- ACTIVITY -
Please transcribe every record below exactly as written.

- Saved data entries -
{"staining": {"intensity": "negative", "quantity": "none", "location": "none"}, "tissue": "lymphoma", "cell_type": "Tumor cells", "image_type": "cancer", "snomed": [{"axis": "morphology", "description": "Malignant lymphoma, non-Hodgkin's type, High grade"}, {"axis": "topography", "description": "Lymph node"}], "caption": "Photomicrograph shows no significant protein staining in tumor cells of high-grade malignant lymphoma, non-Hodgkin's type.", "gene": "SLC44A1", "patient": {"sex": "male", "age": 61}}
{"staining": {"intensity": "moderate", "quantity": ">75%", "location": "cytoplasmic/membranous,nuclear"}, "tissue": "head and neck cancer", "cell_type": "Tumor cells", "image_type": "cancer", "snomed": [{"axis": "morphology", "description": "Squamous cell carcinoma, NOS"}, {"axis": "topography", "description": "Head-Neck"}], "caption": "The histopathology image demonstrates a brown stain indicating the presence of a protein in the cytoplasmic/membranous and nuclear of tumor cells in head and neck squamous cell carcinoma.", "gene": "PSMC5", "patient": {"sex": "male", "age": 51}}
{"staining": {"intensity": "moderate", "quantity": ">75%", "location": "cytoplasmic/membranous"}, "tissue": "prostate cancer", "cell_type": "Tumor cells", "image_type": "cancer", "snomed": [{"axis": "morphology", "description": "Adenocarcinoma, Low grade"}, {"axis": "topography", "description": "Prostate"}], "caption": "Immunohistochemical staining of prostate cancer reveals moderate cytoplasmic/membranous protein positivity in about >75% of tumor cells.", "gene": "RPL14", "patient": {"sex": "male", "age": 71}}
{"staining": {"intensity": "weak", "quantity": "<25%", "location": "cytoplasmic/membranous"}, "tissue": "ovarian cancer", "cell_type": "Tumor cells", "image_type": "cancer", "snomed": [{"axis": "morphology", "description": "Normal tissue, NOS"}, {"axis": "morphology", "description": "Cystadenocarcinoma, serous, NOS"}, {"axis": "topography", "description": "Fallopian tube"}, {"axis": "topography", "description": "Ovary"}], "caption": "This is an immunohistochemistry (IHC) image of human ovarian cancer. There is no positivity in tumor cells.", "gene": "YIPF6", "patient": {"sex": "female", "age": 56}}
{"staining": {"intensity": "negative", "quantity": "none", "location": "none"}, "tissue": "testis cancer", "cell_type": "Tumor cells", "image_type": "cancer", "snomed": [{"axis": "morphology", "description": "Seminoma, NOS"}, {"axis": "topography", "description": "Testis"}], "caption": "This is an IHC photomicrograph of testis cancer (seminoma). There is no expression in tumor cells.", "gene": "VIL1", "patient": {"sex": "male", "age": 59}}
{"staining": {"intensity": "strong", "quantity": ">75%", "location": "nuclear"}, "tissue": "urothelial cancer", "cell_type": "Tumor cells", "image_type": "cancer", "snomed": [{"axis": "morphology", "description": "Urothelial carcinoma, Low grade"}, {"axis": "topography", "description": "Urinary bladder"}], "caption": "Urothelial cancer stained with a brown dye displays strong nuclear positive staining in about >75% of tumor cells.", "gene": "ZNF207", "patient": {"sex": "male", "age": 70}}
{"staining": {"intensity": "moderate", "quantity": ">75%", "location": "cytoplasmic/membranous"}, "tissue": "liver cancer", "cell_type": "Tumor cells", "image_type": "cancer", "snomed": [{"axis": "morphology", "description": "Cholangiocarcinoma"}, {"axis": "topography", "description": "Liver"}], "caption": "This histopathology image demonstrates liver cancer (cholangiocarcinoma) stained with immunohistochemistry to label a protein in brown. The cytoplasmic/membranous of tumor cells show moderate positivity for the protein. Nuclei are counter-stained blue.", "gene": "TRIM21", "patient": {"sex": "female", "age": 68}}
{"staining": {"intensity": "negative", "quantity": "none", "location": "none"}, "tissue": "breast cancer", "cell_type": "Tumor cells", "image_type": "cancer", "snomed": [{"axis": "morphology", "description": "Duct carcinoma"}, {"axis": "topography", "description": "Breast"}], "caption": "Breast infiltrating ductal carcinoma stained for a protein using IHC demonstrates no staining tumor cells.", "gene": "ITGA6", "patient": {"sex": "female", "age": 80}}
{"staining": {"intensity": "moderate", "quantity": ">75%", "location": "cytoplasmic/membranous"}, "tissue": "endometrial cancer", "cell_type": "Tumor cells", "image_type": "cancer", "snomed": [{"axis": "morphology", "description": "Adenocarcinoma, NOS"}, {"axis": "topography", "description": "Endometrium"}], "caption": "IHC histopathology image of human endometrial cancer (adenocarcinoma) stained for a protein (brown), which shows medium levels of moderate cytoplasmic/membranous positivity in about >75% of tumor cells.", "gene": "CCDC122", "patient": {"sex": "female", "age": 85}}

- THE ANSWER -
{"staining": {"intensity": "negative", "quantity": "none", "location": "none"}, "tissue": "lymphoma", "cell_type": "Tumor cells", "image_type": "cancer", "snomed": [{"axis": "morphology", "description": "Malignant lymphoma, non-Hodgkin's type, High grade"}, {"axis": "topography", "description": "Lymph node"}], "caption": "Photomicrograph shows no significant protein staining in tumor cells of high-grade malignant lymphoma, non-Hodgkin's type.", "gene": "SLC44A1", "patient": {"sex": "male", "age": 61}}
{"staining": {"intensity": "moderate", "quantity": ">75%", "location": "cytoplasmic/membranous,nuclear"}, "tissue": "head and neck cancer", "cell_type": "Tumor cells", "image_type": "cancer", "snomed": [{"axis": "morphology", "description": "Squamous cell carcinoma, NOS"}, {"axis": "topography", "description": "Head-Neck"}], "caption": "The histopathology image demonstrates a brown stain indicating the presence of a protein in the cytoplasmic/membranous and nuclear of tumor cells in head and neck squamous cell carcinoma.", "gene": "PSMC5", "patient": {"sex": "male", "age": 51}}
{"staining": {"intensity": "moderate", "quantity": ">75%", "location": "cytoplasmic/membranous"}, "tissue": "prostate cancer", "cell_type": "Tumor cells", "image_type": "cancer", "snomed": [{"axis": "morphology", "description": "Adenocarcinoma, Low grade"}, {"axis": "topography", "description": "Prostate"}], "caption": "Immunohistochemical staining of prostate cancer reveals moderate cytoplasmic/membranous protein positivity in about >75% of tumor cells.", "gene": "RPL14", "patient": {"sex": "male", "age": 71}}
{"staining": {"intensity": "weak", "quantity": "<25%", "location": "cytoplasmic/membranous"}, "tissue": "ovarian cancer", "cell_type": "Tumor cells", "image_type": "cancer", "snomed": [{"axis": "morphology", "description": "Normal tissue, NOS"}, {"axis": "morphology", "description": "Cystadenocarcinoma, serous, NOS"}, {"axis": "topography", "description": "Fallopian tube"}, {"axis": "topography", "description": "Ovary"}], "caption": "This is an immunohistochemistry (IHC) image of human ovarian cancer. There is no positivity in tumor cells.", "gene": "YIPF6", "patient": {"sex": "female", "age": 56}}
{"staining": {"intensity": "negative", "quantity": "none", "location": "none"}, "tissue": "testis cancer", "cell_type": "Tumor cells", "image_type": "cancer", "snomed": [{"axis": "morphology", "description": "Seminoma, NOS"}, {"axis": "topography", "description": "Testis"}], "caption": "This is an IHC photomicrograph of testis cancer (seminoma). There is no expression in tumor cells.", "gene": "VIL1", "patient": {"sex": "male", "age": 59}}
{"staining": {"intensity": "strong", "quantity": ">75%", "location": "nuclear"}, "tissue": "urothelial cancer", "cell_type": "Tumor cells", "image_type": "cancer", "snomed": [{"axis": "morphology", "description": "Urothelial carcinoma, Low grade"}, {"axis": "topography", "description": "Urinary bladder"}], "caption": "Urothelial cancer stained with a brown dye displays strong nuclear positive staining in about >75% of tumor cells.", "gene": "ZNF207", "patient": {"sex": "male", "age": 70}}
{"staining": {"intensity": "moderate", "quantity": ">75%", "location": "cytoplasmic/membranous"}, "tissue": "liver cancer", "cell_type": "Tumor cells", "image_type": "cancer", "snomed": [{"axis": "morphology", "description": "Cholangiocarcinoma"}, {"axis": "topography", "description": "Liver"}], "caption": "This histopathology image demonstrates liver cancer (cholangiocarcinoma) stained with immunohistochemistry to label a protein in brown. The cytoplasmic/membranous of tumor cells show moderate positivity for the protein. Nuclei are counter-stained blue.", "gene": "TRIM21", "patient": {"sex": "female", "age": 68}}
{"staining": {"intensity": "negative", "quantity": "none", "location": "none"}, "tissue": "breast cancer", "cell_type": "Tumor cells", "image_type": "cancer", "snomed": [{"axis": "morphology", "description": "Duct carcinoma"}, {"axis": "topography", "description": "Breast"}], "caption": "Breast infiltrating ductal carcinoma stained for a protein using IHC demonstrates no staining tumor cells.", "gene": "ITGA6", "patient": {"sex": "female", "age": 80}}
{"staining": {"intensity": "moderate", "quantity": ">75%", "location": "cytoplasmic/membranous"}, "tissue": "endometrial cancer", "cell_type": "Tumor cells", "image_type": "cancer", "snomed": [{"axis": "morphology", "description": "Adenocarcinoma, NOS"}, {"axis": "topography", "description": "Endometrium"}], "caption": "IHC histopathology image of human endometrial cancer (adenocarcinoma) stained for a protein (brown), which shows medium levels of moderate cytoplasmic/membranous positivity in about >75% of tumor cells.", "gene": "CCDC122", "patient": {"sex": "female", "age": 85}}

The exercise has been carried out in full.